Peace Talks (The Dresden Files, #16)(112)
We’d prepared for arriving at night—the floating dock my brother and I had built, the Whatsup Dock, had been lined with luminescent marine tape. I cut the throttle and came in slow and careful. Even without the possibility of aquatic bad guys, operating a boat was a damned dangerous occupation for fools, so I had to be extra cautious.
I saw Freydis move up to the prow of the ship as we approached the dock, skin glowing in the green chemical light. She rubbed her arms a few times as the shadow of the island fell over her, as if the place chilled her. Beside me, Karrin shifted restlessly.
“It’s that bad?” I asked her.
“You don’t feel it at all, do you?” she asked. “Ugh. It’s … You know that feeling, when you’re dreaming, and you realize that you’re in a nightmare?” She nodded toward the island. “It’s that. In IMAX.”
“Yeah,” I said. “Well, it’s not supposed to be a place where visitors are welcome.”
“I worry about you, when you’re out here,” she said. “What it’s doing to you.”
“It’s not doing anything to me,” I said. “I’m the Warden.”
“Maybe,” she said. “Or maybe it’s something you can’t feel happening to you. Something else.”
A disturbing thought.
But not one I hadn’t had before.
“You’re just going to have to trust me.”
“Yeah. That’s why I’m standing here.”
I brought the ship in carefully to the dock and Freydis leapt like a doe down from the ship and started making her fast.
“Is the cabin still livable?” Karrin asked. “It has supplies?”
“Everything we need,” I said. I cut the motor and headed out of the wheelhouse. “I’ll check on Thomas.”
I cracked a fresh light and took it down belowdecks with me, to the boat’s little living compartment, and into a tableau from some kind of Renaissance painting.
The boat had a couple of bunks, nothing fancy, generally covered in white sheets and heavy red plaid blankets. Thomas and Lara were reclining on one of them. She sat up at the head of the bunk, and he was sprawled back, his shoulders across her upper body. Both were naked, and there was nothing sexual in the moment at all. One of her hands held his broken ones upon his chest.
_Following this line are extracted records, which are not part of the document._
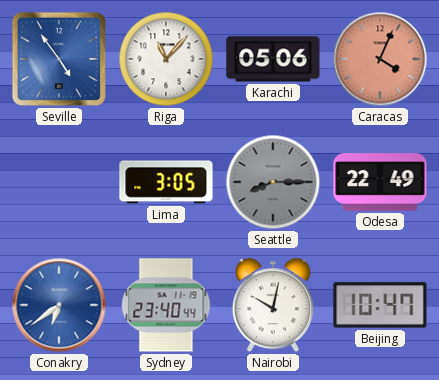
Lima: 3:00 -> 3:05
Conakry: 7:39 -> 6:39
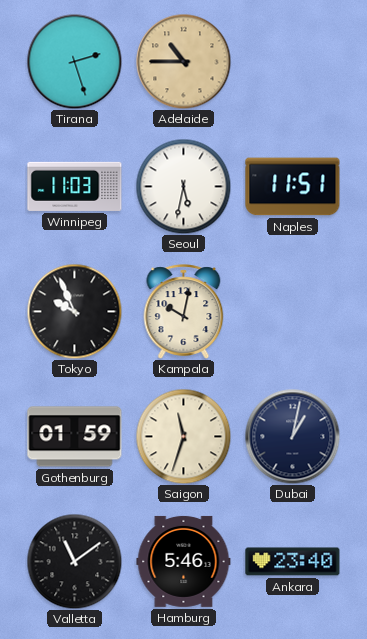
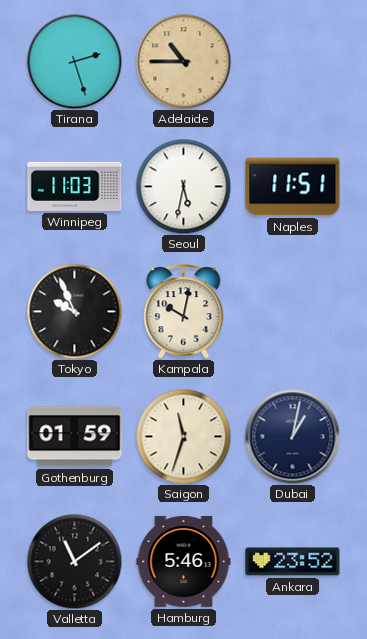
Ankara: 23:40 -> 23:52
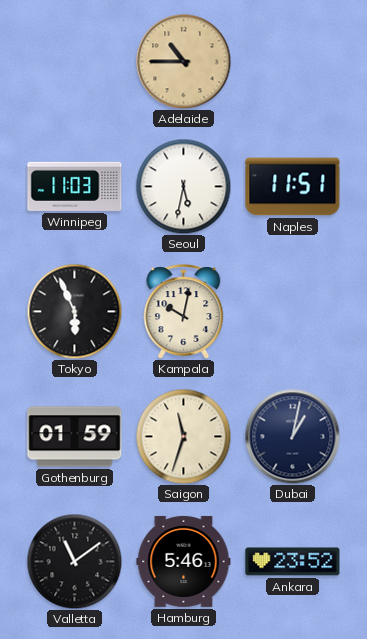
Tirana: 2:27 -> none
Tokyo: 9:56 -> 5:56
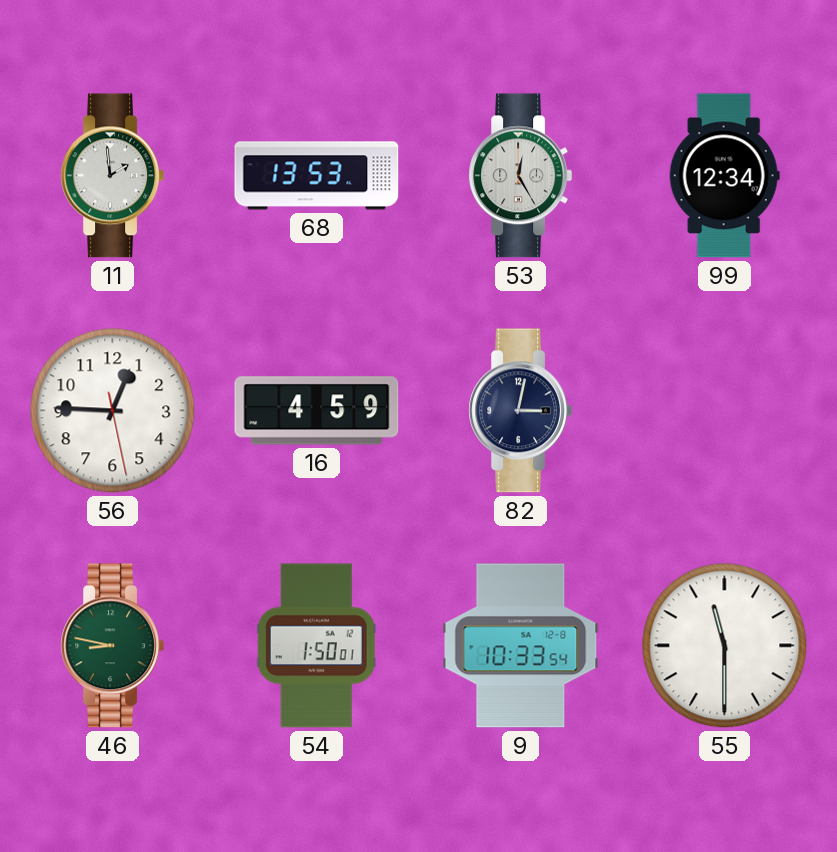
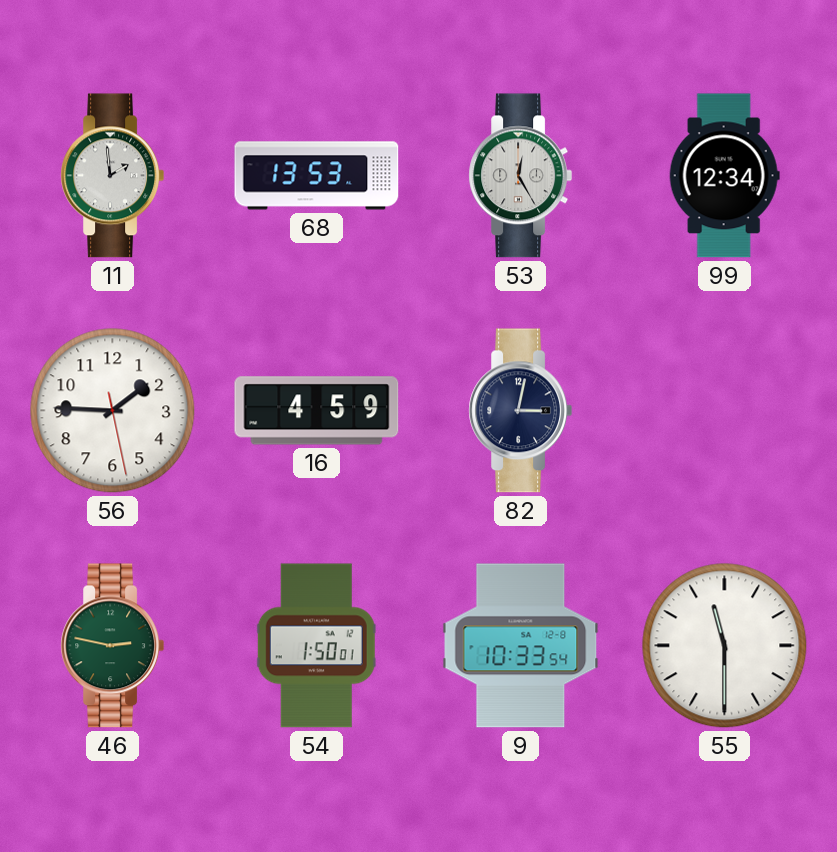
56: 12:45 -> 1:45
46: 8:47 -> 2:47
The other simply cupped his cheek. Her head was bowed, as if in exhaustion, and her shoulders sagged. Her hair spilled across her face, hiding all but a bit of her profile, and brushed across his forehead.
My brother’s eyes were open, unfocused. They had acquired faint hints of grey among the silver in his gaze.
He looked like some poor broken knight, being gathered into the gentle arms of an angel of death.
“What the hell?” I asked.
Lara lifted her gaze to me, her eyes flickering with bits of mirror-bright silver that shifted even as I took note of them, sending the eerie light of the chemical stick dancing about them in fluttering, kaleidoscope changes of all shades of otherworldly green… .
I tore my eyes away before something bad happened.
“Lara. What are you doing?”
It took her a moment to speak. Her voice came out furry and delicious. “I’m giving him the energy I took earlier. It’s … slowing down the damage his Hunger is inflicting. But it’s very bad. And I’m almost …”
She licked her lips. The sight of it made me want to rip off my shirt and start boasting of my many manly deeds.
“… empty.” She made the word sound like a sin. “I’ll need to feed if I’m to give him more.”
“Not really an option,” I said. I had to clear my throat in the middle. “We’re here.”
She looked up at me, her silver eyes sharp and clear. “And you’re sure you can protect him here? Even from his own Hunger?”
“Everything we need,” I said. “Give him to me.”
She nodded and said, “Take him.”
She transferred Thomas to me, wrapped in a blanket. The air around her was cold. Like, gorgeously cold. Like, I wanted to take my shirt off and stretch out in it and cool off. And the Winter mantle let out a low growl in my mind that suggested that a number of terrible ideas were in fact the most interesting concepts I had ever considered.
“Dammit, Lara,” I snapped in irritation. “We’re working.”
She blinked at me for a moment at that, as I wrapped a blanket around him and gathered Thomas up like a child. Then she said, “Involuntary. Honestly. We can always choose to use the Hunger. We can’t always choose not to.”
“Well, it’s annoying,” I said grumpily.
She lifted her hand and quickly covered a smile. “Oh. You know, I’ve … never been told that before. Not once.”
I rolled my eyes and said, “I believe you.” It would be a trick to carry my brother up the narrow stairwell to the deck, but whatever. I growled in irritation and toted him out. He was still barely conscious, and he felt entirely too light.
Stupid svartalves.
Stupid vampires.
Stupid Titans.
Stupid Thomas. Why in the hell had my brother gotten himself into this mess?
I got him up on the deck and Freydis was there to steady me. The redheaded Valkyrie eyed me in the light and nodded toward the island. “Not much here.”